▽

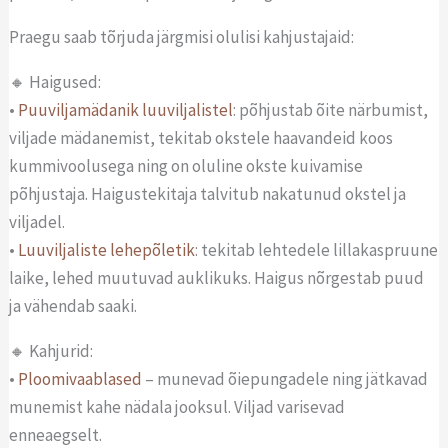
Praegu saab tõrjuda järgmisi olulisi kahjustajaid:
🔸 Haigused:
•
Puuviljamädanik luuviljalistel
: põhjustab õite närbumist,
viljade mädanemist, tekitab okstele haavandeid koos
kummivoolusega ning on oluline okste kuivamise
põhjustaja. Haigustekitaja talvitub nakatunud okstel ja
viljadel.
•
Luuviljaliste lehepõletik
: tekitab lehtedele lillakaspruune
laike, lehed muutuvad auklikuks. Haigus nõrgestab puud
ja vähendab saaki.
🔸 Kahjurid:
•
Ploomivaablased
– munevad õiepungadele ning jätkavad
munemist kahe nädala jooksul. Viljad varisevad
enneaegselt.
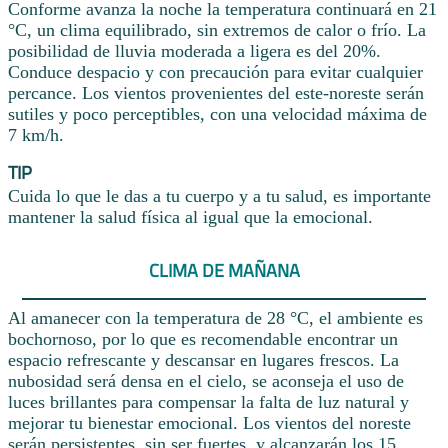
Conforme avanza la noche la temperatura continuará en 21
°C, un clima equilibrado, sin extremos de calor o frío. La
posibilidad de lluvia moderada a ligera es del 20%.
Conduce despacio y con precaución para evitar cualquier
percance. Los vientos provenientes del este-noreste serán
sutiles y poco perceptibles, con una velocidad máxima de
7 km/h.
TIP
Cuida lo que le das a tu cuerpo y a tu salud, es importante
mantener la salud física al igual que la emocional.
CLIMA DE MAÑANA
Al amanecer con la temperatura de 28 °C, el ambiente es
bochornoso, por lo que es recomendable encontrar un
espacio refrescante y descansar en lugares frescos. La
nubosidad será densa en el cielo, se aconseja el uso de
luces brillantes para compensar la falta de luz natural y
mejorar tu bienestar emocional. Los vientos del noreste
serán persistentes, sin ser fuertes, y alcanzarán los 15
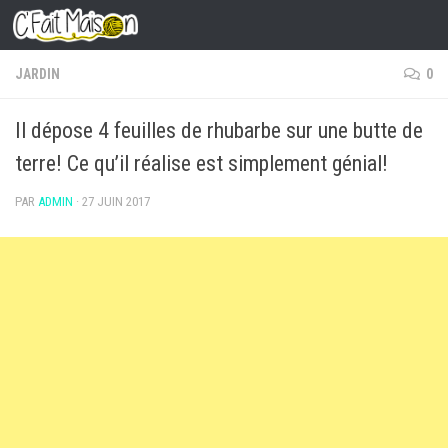
Skip to content
JARDIN
0
Il dépose 4 feuilles de rhubarbe sur une butte de
terre! Ce qu’il réalise est simplement génial!
PAR
ADMIN
·
27 JUIN 2017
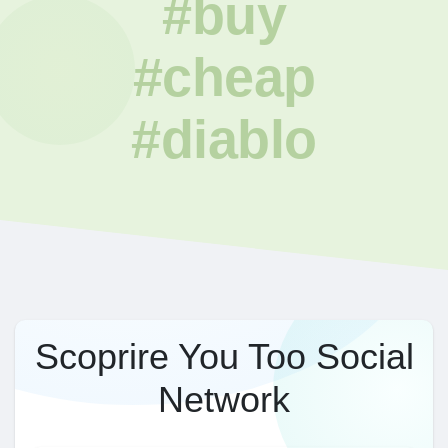
#buy
#cheap
#diablo
Scoprire You Too Social
Network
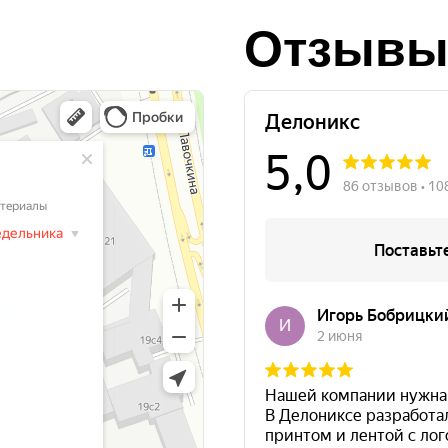
Отзывы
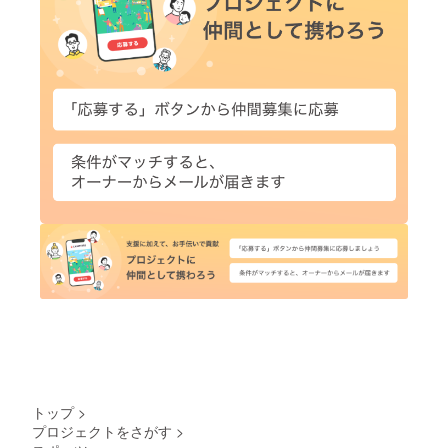
トップ
>
プロジェクトをさがす
>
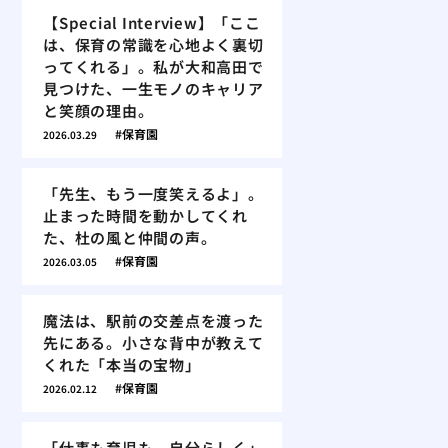
【Special Interview】「ここ
は、保育の常識を心地よく裏切
ってくれる」。私が大和高田で
見つけた、一生モノのキャリア
と笑顔の理由。
保育園
2026.03.29
「先生、もう一度笑えるよ」。
止まった時間を動かしてくれ
た、杜の風と仲間の声。
保育園
2026.03.05
魔法は、駅前の交差点を渡った
先にある。小さな背中が教えて
くれた「本当の宝物」
保育園
2026.02.12
「仕事も育児も、自分らしく」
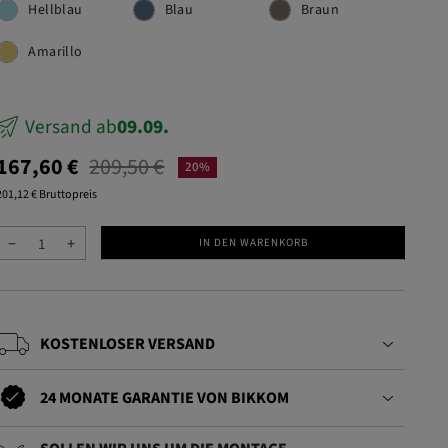
Hellblau
Blau
Braun
Amarillo
Versand ab
09.09.
167,60 €
209,50 €
20%
201,12 € Bruttopreis
−
+
IN DEN WARENKORB
KOSTENLOSER VERSAND
24 MONATE GARANTIE VON BIKKOM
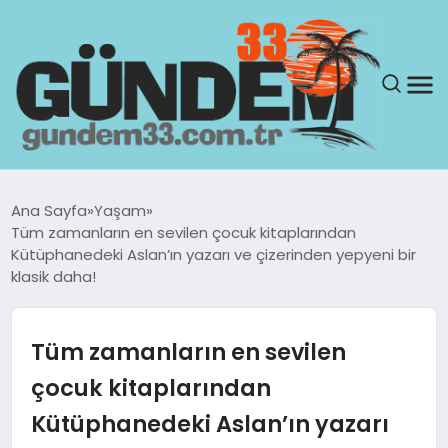
ANASAYFA
Ana Sayfa
Yaşam
Tüm zamanların en sevilen çocuk kitaplarından
GÜNDEM
Kütüphanedeki Aslan’ın yazarı ve çizerinden yepyeni bir
klasik daha!
YAŞAM
Tüm zamanların en sevilen
SAĞLIK
çocuk kitaplarından
TEKNOLOJI
Kütüphanedeki Aslan’ın yazarı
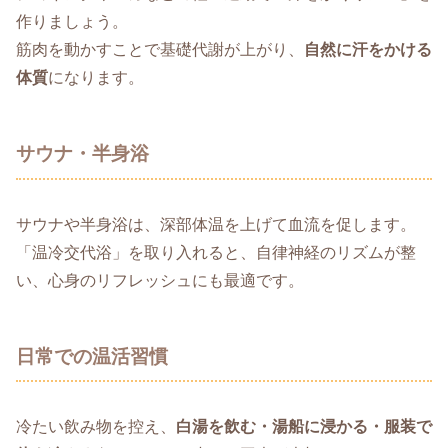
作りましょう。
筋肉を動かすことで基礎代謝が上がり、
自然に汗をかける
体質
になります。
サウナ・半身浴
サウナや半身浴は、深部体温を上げて血流を促します。
「温冷交代浴」を取り入れると、自律神経のリズムが整
い、心身のリフレッシュにも最適です。
日常での温活習慣
冷たい飲み物を控え、
白湯を飲む・湯船に浸かる・服装で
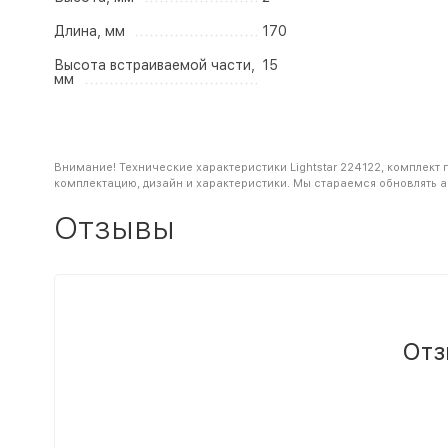
Длина, мм
170
Высота встраиваемой части,
15
мм
Внимание! Технические характеристики Lightstar 224122, комплект
комплектацию, дизайн и характеристики. Мы стараемся обновлять 
Отзывы
Отз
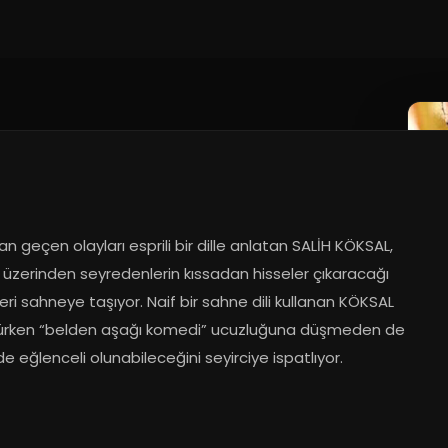
n geçen olayları esprili bir dille anlatan SALİH KÖKSAL, 
 üzerinden seyredenlerin kıssadan hisseler çıkaracağı 
eri sahneye taşıyor. Naif bir sahne dili kullanan KÖKSAL 
ürken “belden aşağı komedi” ucuzluğuna düşmeden de 
 eğlenceli olunabileceğini seyirciye ispatlıyor.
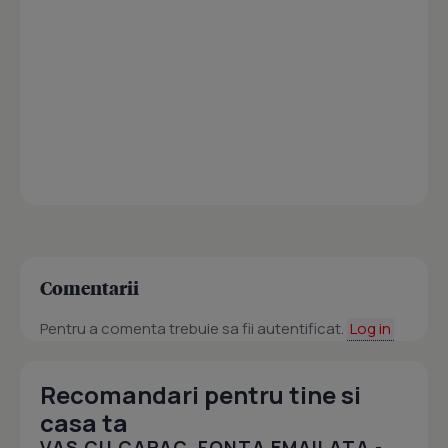
Comentarii
Pentru a comenta trebuie sa fii autentificat.
Log in
Recomandari pentru tine si
casa ta
VAS CU CAPAC, FONTA EMAILATA -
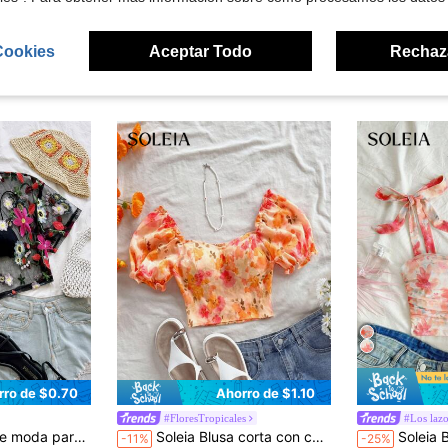
Cookies
Aceptar Todo
Rechaz
ron
rro de $0.70
Ahorro de $1.10
#FloresTropicales
#Los lazo
ado floral para vacaciones de verano
Soleia Blusa corta con cuello de corazón, mangas abultadas y cintura recogida con estampado floral y recortes para vacaciones, Día de San Valentín, boda, verano para mujer
Soleia Blusa Cami con di
-11%
-25%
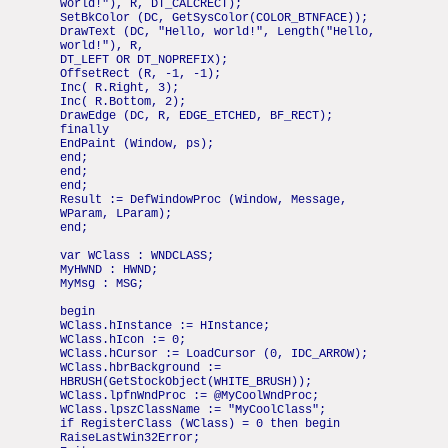
world!"), R, DT_CALCRECT);
SetBkColor (DC, GetSysColor(COLOR_BTNFACE));
DrawText (DC, "Hello, world!", Length("Hello,
world!"), R,
DT_LEFT OR DT_NOPREFIX);
OffsetRect (R, -1, -1);
Inc( R.Right, 3);
Inc( R.Bottom, 2);
DrawEdge (DC, R, EDGE_ETCHED, BF_RECT);
finally
EndPaint (Window, ps);
end;
end;
end;
Result := DefWindowProc (Window, Message,
WParam, LParam);
end;
var WClass : WNDCLASS;
MyHWND : HWND;
MyMsg : MSG;
begin
WClass.hInstance := HInstance;
WClass.hIcon := 0;
WClass.hCursor := LoadCursor (0, IDC_ARROW);
WClass.hbrBackground :=
HBRUSH(GetStockObject(WHITE_BRUSH));
WClass.lpfnWndProc := @MyCoolWndProc;
WClass.lpszClassName := "MyCoolClass";
if RegisterClass (WClass) = 0 then begin
RaiseLastWin32Error;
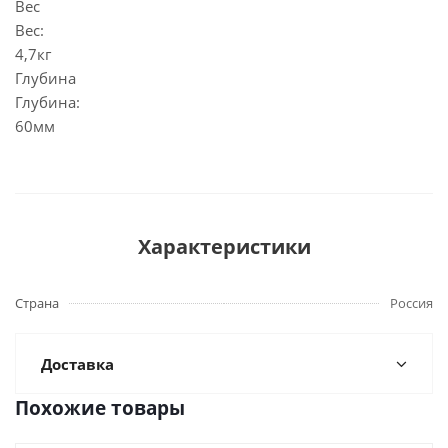
Вес
Вес:
4,7кг
Глубина
Глубина:
60мм
Характеристики
Страна
Россия
Доставка
Похожие товары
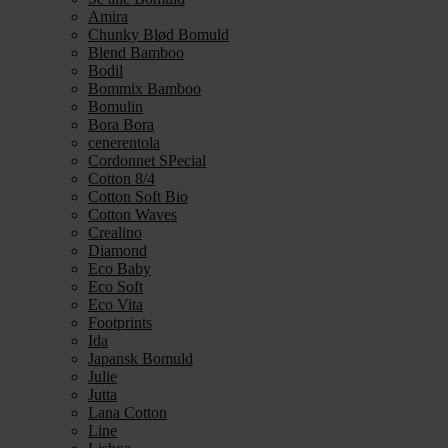
Amira
Chunky Blød Bomuld
Blend Bamboo
Bodil
Bommix Bamboo
Bomulin
Bora Bora
cenerentola
Cordonnet SPecial
Cotton 8/4
Cotton Soft Bio
Cotton Waves
Crealino
Diamond
Eco Baby
Eco Soft
Eco Vita
Footprints
Ida
Japansk Bomuld
Julie
Jutta
Lana Cotton
Line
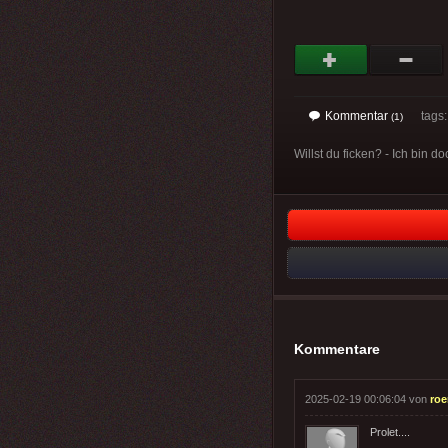
Kommentar
tags
(1)
Willst du ficken? - Ich bin do
Kommentare
2025-02-19 00:06:04 von
ro
Prolet....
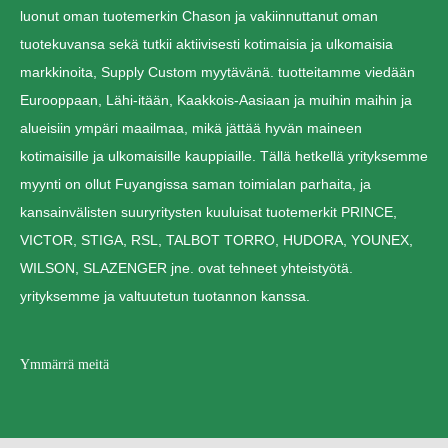
luonut oman tuotemerkin Chason ja vakiinnuttanut oman
tuotekuvansa sekä tutkii aktiivisesti kotimaisia ja ulkomaisia
markkinoita, Supply Custom myytävänä. tuotteitamme viedään
Eurooppaan, Lähi-itään, Kaakkois-Aasiaan ja muihin maihin ja
alueisiin ympäri maailmaa, mikä jättää hyvän maineen
kotimaisille ja ulkomaisille kauppiaille. Tällä hetkellä yrityksemme
myynti on ollut Fuyangissa saman toimialan parhaita, ja
kansainvälisten suuryritysten kuuluisat tuotemerkit PRINCE,
VICTOR, STIGA, RSL, TALBOT TORRO, HUDORA, YOUNEX,
WILSON, SLAZENGER jne. ovat tehneet yhteistyötä.
yrityksemme ja valtuutetun tuotannon kanssa.
Ymmärrä meitä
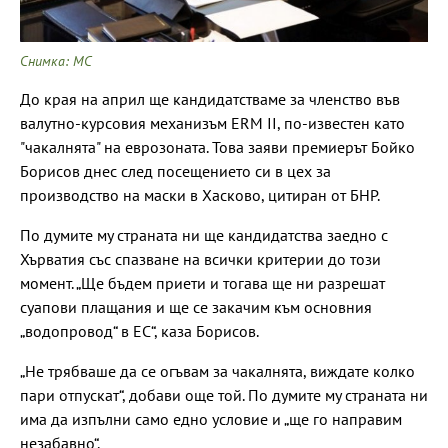
Снимка: МС
До края на април ще кандидатстваме за членство във
валутно-курсовия механизъм ERM II, по-известен като
"чакалнята" на еврозоната. Това заяви премиерът Бойко
Борисов днес след посещението си в цех за
производство на маски в Хасково, цитиран от БНР.
По думите му страната ни ще кандидатства заедно с
Хърватия със спазване на всички критерии до този
момент. „Ще бъдем приети и тогава ще ни разрешат
суапови плащания и ще се закачим към основния
„водопровод“ в ЕС“, каза Борисов.
„Не трябваше да се огъвам за чакалнята, виждате колко
пари отпускат“, добави още той. По думите му страната ни
има да изпълни само едно условие и „ще го направим
незабавно“.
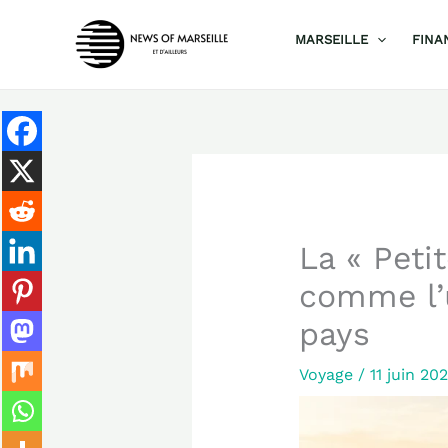
Aller
MARSEILLE
FINA
au
contenu
La « Peti
comme l’u
pays
Voyage
/
11 juin 20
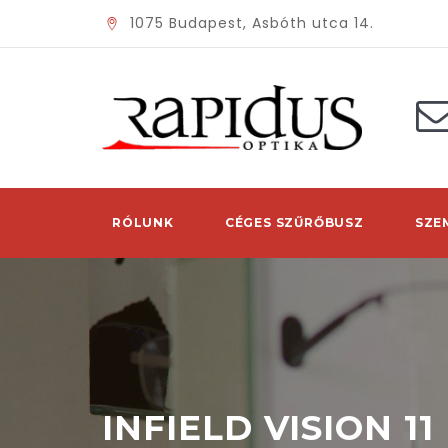
1075 Budapest, Asbóth utca 14.
RÓLUNK
CÉGES SZŰRŐBUSZ
SZE
INFIELD VISION 11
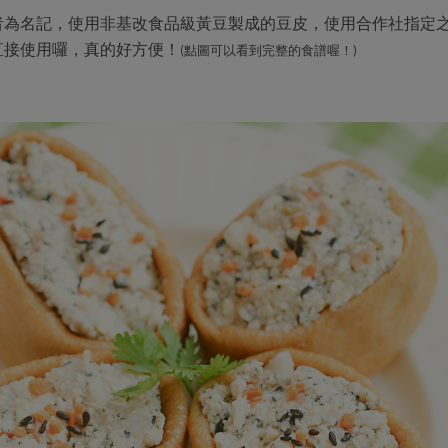
者為名記，使用非基改食品級黃豆製成的豆皮，使用合作社指定
直接使用囉，真的好方便！
(點圖可以看到完整的食譜喔！)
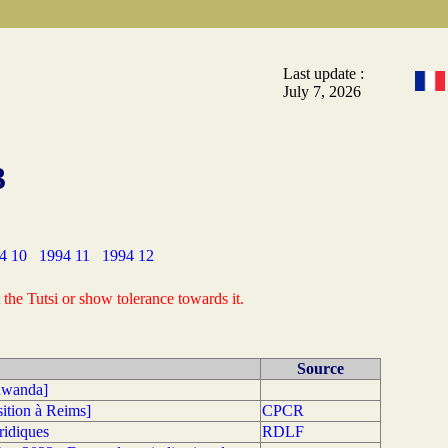
Last update :
July 7, 2026
3
4 10
1994 11
1994 12
the Tutsi or show tolerance towards it.
Source
 Rwanda]
tion à Reims]
CPCR
uridiques
RDLF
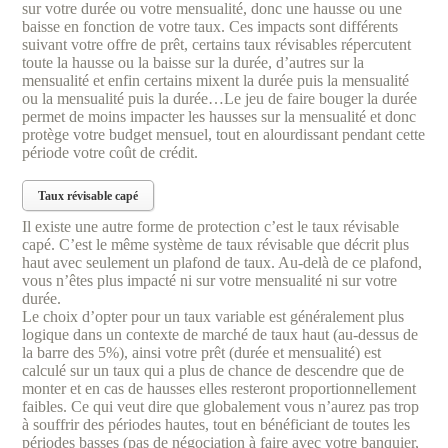
sur votre durée ou votre mensualité, donc une hausse ou une
baisse en fonction de votre taux. Ces impacts sont différents
suivant votre offre de prêt, certains taux révisables répercutent
toute la hausse ou la baisse sur la durée, d’autres sur la
mensualité et enfin certains mixent la durée puis la mensualité
ou la mensualité puis la durée…Le jeu de faire bouger la durée
permet de moins impacter les hausses sur la mensualité et donc
protège votre budget mensuel, tout en alourdissant pendant cette
période votre coût de crédit.
Taux révisable capé
Il existe une autre forme de protection c’est le taux révisable
capé. C’est le même système de taux révisable que décrit plus
haut avec seulement un plafond de taux. Au-delà de ce plafond,
vous n’êtes plus impacté ni sur votre mensualité ni sur votre
durée.
Le choix d’opter pour un taux variable est généralement plus
logique dans un contexte de marché de taux haut (au-dessus de
la barre des 5%), ainsi votre prêt (durée et mensualité) est
calculé sur un taux qui a plus de chance de descendre que de
monter et en cas de hausses elles resteront proportionnellement
faibles. Ce qui veut dire que globalement vous n’aurez pas trop
à souffrir des périodes hautes, tout en bénéficiant de toutes les
périodes basses (pas de négociation à faire avec votre banquier,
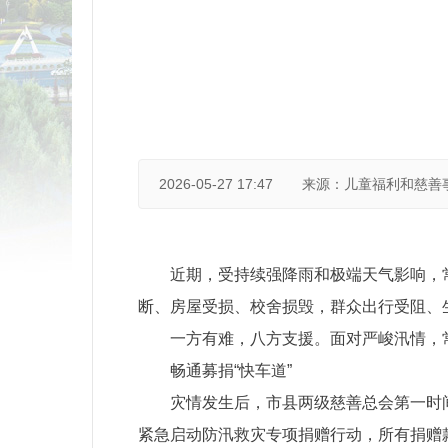
2026-05-27 17:47
来源：儿童福利和慈善
近期，受持续强降雨和极端天气影响，
断、房屋受损、校舍损毁，群众出行受阻、
一方有难，八方支援。面对严峻汛情，
畅通募捐“快车道”
灾情发生后，市县两级慈善总会第一时
紧急启动防汛救灾专项捐赠行动，所有捐赠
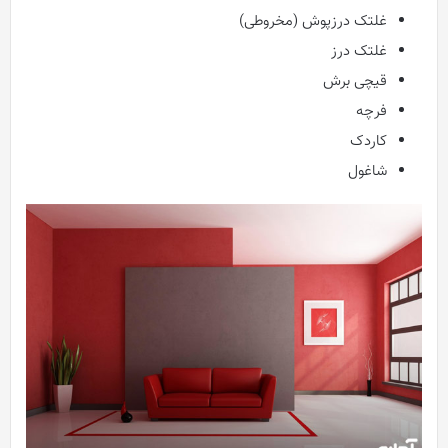
غلتک درزپوش (مخروطی)
غلتک درز
قیچی برش
فرچه
کاردک
شاغول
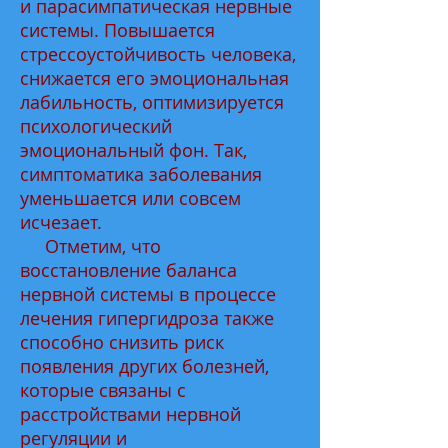
и парасимпатическая нервные
системы. Повышается
стрессоустойчивость человека,
снижается его эмоциональная
лабильность, оптимизируется
психологический
эмоциональный фон. Так,
симптоматика заболевания
уменьшается или совсем
исчезает.
Отметим, что
восстановление баланса
нервной системы в процессе
лечения гипергидроза также
способно снизить риск
появления других болезней,
которые связаны с
расстройствами нервной
регуляции и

△

-- EXERCISE INSTRUCTIONS --
Pick out each line of the listing that contains the word "certains", and copy those lines in full.

-- EXERCISE OUTPUT --
suivant votre offre de prêt, certains taux révisables répercutent
mensualité et enfin certains mixent la durée puis la mensualité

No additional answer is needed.